-- Stored data follows --

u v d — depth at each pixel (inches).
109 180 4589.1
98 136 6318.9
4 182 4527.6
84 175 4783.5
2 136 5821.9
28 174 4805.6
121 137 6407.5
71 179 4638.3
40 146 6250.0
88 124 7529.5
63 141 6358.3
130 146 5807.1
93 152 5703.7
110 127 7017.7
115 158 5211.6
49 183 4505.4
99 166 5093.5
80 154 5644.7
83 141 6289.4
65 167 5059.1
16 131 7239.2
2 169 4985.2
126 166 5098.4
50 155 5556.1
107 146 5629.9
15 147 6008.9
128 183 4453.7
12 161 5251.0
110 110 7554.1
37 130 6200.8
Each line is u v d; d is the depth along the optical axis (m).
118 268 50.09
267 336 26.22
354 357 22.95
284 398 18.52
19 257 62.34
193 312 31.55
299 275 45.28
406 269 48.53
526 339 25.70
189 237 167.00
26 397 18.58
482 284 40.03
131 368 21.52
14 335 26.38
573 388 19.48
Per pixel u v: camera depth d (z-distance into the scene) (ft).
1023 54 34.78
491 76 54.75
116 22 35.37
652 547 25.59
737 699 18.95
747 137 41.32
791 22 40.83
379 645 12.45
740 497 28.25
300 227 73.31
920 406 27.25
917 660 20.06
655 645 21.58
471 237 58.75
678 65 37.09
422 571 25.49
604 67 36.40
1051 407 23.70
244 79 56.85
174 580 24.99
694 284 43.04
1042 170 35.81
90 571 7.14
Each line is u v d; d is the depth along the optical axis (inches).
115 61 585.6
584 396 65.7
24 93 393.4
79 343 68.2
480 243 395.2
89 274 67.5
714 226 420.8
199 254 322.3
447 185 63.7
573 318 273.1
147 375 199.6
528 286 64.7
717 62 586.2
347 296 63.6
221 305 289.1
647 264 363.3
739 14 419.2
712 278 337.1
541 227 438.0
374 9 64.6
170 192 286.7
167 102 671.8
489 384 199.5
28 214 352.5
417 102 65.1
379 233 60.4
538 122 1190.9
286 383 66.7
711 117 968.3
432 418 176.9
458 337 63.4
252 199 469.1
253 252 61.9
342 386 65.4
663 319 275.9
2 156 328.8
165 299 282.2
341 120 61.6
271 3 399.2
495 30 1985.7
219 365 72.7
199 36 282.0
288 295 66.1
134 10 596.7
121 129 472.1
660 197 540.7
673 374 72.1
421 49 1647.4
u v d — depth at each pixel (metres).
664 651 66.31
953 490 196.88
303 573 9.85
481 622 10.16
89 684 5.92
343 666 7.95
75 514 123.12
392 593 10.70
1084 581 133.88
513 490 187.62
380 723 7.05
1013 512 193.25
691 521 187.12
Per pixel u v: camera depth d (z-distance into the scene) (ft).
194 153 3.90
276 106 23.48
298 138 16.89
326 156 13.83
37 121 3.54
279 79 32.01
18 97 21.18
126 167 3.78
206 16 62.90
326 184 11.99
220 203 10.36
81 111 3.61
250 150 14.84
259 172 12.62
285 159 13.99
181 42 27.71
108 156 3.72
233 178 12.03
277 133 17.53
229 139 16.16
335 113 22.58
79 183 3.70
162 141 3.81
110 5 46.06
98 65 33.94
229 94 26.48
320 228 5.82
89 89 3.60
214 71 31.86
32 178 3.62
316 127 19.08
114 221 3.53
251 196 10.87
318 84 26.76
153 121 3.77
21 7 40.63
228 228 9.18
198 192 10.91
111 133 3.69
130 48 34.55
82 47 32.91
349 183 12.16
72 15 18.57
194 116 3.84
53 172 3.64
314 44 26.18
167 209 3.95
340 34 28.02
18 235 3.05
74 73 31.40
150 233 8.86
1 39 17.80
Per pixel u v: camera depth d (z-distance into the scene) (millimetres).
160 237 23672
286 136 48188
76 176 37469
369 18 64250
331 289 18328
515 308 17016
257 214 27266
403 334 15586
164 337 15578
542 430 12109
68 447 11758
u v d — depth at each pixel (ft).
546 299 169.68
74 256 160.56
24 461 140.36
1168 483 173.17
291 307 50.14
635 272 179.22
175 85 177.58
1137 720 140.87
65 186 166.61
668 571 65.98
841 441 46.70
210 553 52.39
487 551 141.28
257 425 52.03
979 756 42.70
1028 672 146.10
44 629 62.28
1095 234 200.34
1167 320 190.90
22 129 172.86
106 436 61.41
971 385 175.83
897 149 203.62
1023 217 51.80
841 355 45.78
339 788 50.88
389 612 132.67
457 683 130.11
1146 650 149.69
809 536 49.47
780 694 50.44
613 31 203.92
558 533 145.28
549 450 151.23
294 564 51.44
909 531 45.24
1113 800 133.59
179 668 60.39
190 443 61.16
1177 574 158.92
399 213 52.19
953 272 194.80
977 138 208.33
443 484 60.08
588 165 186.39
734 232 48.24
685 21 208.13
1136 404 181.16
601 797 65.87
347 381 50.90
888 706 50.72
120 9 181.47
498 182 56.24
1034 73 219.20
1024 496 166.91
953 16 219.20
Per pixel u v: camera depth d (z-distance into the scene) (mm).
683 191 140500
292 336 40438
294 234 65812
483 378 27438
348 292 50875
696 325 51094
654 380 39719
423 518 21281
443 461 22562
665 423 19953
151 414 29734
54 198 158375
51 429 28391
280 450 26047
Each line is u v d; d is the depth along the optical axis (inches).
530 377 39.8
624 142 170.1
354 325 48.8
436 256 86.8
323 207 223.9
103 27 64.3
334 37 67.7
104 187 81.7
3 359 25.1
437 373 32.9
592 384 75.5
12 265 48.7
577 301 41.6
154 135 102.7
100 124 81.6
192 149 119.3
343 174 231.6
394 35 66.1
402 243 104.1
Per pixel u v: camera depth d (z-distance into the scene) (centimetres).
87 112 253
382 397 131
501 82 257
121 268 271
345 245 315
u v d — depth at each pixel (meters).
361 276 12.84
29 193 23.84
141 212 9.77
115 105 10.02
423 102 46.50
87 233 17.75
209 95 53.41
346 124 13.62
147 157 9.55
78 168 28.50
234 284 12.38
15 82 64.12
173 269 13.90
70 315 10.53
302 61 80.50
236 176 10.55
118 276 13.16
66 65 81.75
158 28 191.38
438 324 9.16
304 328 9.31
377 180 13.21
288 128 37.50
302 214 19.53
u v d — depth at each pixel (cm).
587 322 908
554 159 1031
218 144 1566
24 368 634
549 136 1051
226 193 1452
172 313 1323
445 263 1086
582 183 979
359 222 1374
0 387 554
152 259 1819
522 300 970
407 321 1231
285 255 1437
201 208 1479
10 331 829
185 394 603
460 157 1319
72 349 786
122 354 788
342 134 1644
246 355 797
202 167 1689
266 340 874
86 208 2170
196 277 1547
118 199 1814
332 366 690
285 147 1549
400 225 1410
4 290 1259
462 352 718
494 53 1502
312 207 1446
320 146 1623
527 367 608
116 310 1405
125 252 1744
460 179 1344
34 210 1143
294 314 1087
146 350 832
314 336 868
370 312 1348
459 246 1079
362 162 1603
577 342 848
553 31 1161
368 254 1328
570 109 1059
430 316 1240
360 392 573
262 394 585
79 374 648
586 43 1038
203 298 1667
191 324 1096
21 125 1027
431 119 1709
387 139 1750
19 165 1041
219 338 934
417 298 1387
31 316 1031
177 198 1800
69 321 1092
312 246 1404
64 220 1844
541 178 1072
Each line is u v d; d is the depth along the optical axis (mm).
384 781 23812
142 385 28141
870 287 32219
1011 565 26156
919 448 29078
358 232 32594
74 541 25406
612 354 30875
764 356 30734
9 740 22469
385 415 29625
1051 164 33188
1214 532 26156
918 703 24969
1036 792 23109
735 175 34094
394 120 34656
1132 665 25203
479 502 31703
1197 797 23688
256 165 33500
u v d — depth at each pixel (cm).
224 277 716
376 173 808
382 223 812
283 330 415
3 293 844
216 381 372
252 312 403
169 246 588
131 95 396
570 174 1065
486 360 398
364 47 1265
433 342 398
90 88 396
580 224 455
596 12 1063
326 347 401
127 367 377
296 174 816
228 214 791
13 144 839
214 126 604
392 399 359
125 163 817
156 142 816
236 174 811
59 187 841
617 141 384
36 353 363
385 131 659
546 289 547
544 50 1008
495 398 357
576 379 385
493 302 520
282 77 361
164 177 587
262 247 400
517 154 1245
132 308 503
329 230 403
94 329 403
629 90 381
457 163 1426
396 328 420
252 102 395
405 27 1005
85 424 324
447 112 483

-- Stored data concluded --

- _Task statement_
Word for word, restate the lines of the data above that fall between the line holding "334 37 67.7" and the line holding "342 134 1644", inclusive, and no other lines.

- _Solution to this exercise_
334 37 67.7
104 187 81.7
3 359 25.1
437 373 32.9
592 384 75.5
12 265 48.7
577 301 41.6
154 135 102.7
100 124 81.6
192 149 119.3
343 174 231.6
394 35 66.1
402 243 104.1
Per pixel u v: camera depth d (z-distance into the scene) (centimetres).
87 112 253
382 397 131
501 82 257
121 268 271
345 245 315
u v d — depth at each pixel (meters).
361 276 12.84
29 193 23.84
141 212 9.77
115 105 10.02
423 102 46.50
87 233 17.75
209 95 53.41
346 124 13.62
147 157 9.55
78 168 28.50
234 284 12.38
15 82 64.12
173 269 13.90
70 315 10.53
302 61 80.50
236 176 10.55
118 276 13.16
66 65 81.75
158 28 191.38
438 324 9.16
304 328 9.31
377 180 13.21
288 128 37.50
302 214 19.53
u v d — depth at each pixel (cm).
587 322 908
554 159 1031
218 144 1566
24 368 634
549 136 1051
226 193 1452
172 313 1323
445 263 1086
582 183 979
359 222 1374
0 387 554
152 259 1819
522 300 970
407 321 1231
285 255 1437
201 208 1479
10 331 829
185 394 603
460 157 1319
72 349 786
122 354 788
342 134 1644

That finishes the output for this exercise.